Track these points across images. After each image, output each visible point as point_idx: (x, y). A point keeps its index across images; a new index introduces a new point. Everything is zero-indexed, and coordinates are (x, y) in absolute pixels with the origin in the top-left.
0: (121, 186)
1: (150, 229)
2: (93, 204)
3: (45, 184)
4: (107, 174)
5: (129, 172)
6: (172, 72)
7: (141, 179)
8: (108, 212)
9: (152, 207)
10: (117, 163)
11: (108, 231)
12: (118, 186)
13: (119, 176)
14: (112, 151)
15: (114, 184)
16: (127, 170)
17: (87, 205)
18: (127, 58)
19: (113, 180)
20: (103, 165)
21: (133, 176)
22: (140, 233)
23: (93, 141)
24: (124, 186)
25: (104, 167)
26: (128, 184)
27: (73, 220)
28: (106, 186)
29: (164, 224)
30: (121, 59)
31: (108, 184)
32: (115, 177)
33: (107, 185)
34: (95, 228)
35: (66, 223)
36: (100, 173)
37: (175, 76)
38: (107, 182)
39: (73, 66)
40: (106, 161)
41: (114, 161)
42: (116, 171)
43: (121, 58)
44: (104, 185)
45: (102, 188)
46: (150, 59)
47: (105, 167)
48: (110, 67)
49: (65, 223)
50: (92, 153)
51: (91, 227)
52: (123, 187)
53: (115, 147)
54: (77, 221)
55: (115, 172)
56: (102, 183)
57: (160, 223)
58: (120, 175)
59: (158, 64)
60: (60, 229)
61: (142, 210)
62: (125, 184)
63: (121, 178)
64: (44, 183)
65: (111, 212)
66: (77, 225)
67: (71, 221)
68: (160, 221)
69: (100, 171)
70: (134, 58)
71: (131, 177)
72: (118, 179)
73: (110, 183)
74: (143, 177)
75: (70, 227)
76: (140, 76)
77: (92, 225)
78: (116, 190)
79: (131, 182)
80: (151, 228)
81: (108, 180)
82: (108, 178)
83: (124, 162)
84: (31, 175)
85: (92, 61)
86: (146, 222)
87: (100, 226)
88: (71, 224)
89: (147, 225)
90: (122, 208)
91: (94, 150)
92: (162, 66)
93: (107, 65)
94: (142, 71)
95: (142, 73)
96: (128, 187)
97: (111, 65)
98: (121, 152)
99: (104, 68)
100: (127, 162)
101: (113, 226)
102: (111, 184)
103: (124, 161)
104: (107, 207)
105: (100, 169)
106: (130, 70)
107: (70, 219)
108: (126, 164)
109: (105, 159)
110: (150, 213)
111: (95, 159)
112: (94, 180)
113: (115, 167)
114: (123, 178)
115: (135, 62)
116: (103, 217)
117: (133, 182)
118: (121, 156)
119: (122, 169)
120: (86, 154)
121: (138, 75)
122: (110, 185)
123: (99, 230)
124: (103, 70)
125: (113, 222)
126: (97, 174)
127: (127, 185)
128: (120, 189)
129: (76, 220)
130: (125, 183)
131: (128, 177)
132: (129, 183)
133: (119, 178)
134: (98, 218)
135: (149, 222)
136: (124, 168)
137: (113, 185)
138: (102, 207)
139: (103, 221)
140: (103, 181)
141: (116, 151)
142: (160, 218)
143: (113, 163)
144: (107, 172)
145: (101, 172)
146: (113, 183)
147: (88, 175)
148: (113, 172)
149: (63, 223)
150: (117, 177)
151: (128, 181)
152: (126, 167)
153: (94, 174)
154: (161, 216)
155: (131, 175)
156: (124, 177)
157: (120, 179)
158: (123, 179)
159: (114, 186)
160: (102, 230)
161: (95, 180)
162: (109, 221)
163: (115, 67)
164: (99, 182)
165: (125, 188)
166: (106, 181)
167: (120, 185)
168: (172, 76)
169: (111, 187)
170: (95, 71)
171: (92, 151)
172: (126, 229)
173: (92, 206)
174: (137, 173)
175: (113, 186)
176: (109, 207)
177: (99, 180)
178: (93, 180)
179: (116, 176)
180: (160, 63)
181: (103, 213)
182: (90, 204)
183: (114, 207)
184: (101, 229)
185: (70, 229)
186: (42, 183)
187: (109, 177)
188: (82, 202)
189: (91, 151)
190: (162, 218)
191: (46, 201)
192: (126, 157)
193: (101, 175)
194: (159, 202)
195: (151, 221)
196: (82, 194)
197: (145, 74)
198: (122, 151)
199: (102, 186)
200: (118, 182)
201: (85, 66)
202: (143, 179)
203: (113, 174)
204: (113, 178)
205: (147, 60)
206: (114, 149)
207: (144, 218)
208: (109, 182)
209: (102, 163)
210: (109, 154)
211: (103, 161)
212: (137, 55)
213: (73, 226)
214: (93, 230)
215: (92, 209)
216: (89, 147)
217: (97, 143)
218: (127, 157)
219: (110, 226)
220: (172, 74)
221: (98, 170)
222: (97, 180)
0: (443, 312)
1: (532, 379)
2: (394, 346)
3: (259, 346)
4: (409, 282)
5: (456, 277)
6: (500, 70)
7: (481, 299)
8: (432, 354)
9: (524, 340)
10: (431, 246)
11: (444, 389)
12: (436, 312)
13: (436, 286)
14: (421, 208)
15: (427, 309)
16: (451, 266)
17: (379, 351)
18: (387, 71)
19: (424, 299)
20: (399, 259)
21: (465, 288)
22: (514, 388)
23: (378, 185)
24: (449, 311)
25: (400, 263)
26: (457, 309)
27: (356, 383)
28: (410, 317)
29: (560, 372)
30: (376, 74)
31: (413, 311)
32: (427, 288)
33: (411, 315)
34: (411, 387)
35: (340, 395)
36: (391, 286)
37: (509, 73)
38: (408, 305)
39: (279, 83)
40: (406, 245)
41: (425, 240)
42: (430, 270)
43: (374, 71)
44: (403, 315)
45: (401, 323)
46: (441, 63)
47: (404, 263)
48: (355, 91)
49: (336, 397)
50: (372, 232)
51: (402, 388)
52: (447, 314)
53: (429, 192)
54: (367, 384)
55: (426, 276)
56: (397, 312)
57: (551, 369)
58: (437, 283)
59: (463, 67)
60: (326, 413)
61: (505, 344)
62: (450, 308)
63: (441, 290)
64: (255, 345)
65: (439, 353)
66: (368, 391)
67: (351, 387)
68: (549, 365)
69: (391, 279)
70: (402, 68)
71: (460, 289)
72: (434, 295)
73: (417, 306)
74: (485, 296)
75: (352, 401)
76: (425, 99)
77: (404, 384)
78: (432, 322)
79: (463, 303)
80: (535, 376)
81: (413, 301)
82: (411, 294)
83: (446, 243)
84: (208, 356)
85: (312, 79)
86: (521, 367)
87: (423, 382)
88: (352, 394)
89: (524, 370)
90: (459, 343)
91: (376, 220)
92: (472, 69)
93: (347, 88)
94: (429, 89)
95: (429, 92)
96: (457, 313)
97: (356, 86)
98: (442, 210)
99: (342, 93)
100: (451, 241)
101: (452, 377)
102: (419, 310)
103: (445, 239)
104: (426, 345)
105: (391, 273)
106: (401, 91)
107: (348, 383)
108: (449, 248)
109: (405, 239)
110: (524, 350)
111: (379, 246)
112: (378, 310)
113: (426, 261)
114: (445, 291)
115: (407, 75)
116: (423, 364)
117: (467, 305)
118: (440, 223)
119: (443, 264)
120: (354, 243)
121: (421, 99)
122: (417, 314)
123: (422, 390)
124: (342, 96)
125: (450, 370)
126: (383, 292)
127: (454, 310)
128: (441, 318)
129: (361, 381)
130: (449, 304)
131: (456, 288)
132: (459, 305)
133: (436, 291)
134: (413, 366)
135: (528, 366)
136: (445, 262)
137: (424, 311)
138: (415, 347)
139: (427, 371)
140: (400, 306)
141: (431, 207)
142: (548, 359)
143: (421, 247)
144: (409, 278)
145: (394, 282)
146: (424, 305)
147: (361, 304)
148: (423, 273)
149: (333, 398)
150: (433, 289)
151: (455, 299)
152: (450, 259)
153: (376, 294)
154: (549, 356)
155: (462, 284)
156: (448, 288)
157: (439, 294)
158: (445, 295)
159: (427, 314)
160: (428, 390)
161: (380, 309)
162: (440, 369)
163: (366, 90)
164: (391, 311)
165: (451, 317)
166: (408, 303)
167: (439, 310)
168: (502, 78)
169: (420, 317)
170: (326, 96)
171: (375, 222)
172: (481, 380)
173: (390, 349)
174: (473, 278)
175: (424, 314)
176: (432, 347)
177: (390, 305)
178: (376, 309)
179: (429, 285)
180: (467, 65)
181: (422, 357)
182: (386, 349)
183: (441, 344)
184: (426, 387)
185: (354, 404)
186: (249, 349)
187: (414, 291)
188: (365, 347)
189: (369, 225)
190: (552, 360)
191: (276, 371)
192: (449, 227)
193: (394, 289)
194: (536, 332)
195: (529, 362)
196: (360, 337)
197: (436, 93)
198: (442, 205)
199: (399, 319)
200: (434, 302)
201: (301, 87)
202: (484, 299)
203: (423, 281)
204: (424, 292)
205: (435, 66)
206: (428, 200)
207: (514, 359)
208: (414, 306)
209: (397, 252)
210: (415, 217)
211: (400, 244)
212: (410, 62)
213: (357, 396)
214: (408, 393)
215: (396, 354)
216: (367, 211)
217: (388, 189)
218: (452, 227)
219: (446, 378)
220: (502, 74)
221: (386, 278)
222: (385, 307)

- Task: The reply should hold only the lines of the listing above starting at the line containing "25: (104, 167)" and ending at the line containing "47: (105, 167)", exactly as written.

- Solution to this problem:
25: (104, 167)
26: (128, 184)
27: (73, 220)
28: (106, 186)
29: (164, 224)
30: (121, 59)
31: (108, 184)
32: (115, 177)
33: (107, 185)
34: (95, 228)
35: (66, 223)
36: (100, 173)
37: (175, 76)
38: (107, 182)
39: (73, 66)
40: (106, 161)
41: (114, 161)
42: (116, 171)
43: (121, 58)
44: (104, 185)
45: (102, 188)
46: (150, 59)
47: (105, 167)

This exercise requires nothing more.